[WHAT IS REQUIRED] Copy the records below verbatim, from the start of the records through the line containing "Recorded: h=11 m=28", including that line.

[Collected data]
• • • • • • •
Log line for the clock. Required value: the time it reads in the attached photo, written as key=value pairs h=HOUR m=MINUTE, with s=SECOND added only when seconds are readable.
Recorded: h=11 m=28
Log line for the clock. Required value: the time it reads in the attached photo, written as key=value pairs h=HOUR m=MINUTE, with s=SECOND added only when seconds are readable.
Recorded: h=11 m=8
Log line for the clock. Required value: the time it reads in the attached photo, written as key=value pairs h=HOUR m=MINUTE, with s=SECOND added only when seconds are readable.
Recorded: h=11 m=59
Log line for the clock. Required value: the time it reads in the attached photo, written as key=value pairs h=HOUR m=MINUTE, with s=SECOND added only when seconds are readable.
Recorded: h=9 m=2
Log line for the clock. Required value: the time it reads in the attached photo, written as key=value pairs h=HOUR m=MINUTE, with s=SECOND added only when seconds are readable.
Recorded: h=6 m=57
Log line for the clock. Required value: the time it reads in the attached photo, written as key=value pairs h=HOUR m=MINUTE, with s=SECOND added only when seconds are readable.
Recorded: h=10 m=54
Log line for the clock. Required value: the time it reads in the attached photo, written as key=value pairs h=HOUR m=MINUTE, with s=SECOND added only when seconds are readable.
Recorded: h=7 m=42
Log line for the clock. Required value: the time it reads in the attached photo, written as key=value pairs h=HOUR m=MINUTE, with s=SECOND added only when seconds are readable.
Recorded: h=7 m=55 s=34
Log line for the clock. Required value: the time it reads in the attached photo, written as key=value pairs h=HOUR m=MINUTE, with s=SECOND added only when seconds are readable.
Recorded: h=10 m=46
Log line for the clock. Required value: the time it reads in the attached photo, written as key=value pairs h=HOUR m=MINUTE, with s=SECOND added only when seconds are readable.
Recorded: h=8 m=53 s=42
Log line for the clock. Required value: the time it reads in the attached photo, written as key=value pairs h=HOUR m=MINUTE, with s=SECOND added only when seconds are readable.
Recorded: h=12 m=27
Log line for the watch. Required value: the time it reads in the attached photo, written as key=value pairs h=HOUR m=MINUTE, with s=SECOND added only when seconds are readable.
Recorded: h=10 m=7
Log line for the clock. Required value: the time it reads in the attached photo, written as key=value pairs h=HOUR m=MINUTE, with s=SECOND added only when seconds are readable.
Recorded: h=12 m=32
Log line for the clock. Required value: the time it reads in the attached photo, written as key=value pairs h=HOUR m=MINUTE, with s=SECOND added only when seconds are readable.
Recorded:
• • • • • • •
[WRITTEN ANSWER]
Log line for the clock. Required value: the time it reads in the attached photo, written as key=value pairs h=HOUR m=MINUTE, with s=SECOND added only when seconds are readable.
Recorded: h=11 m=28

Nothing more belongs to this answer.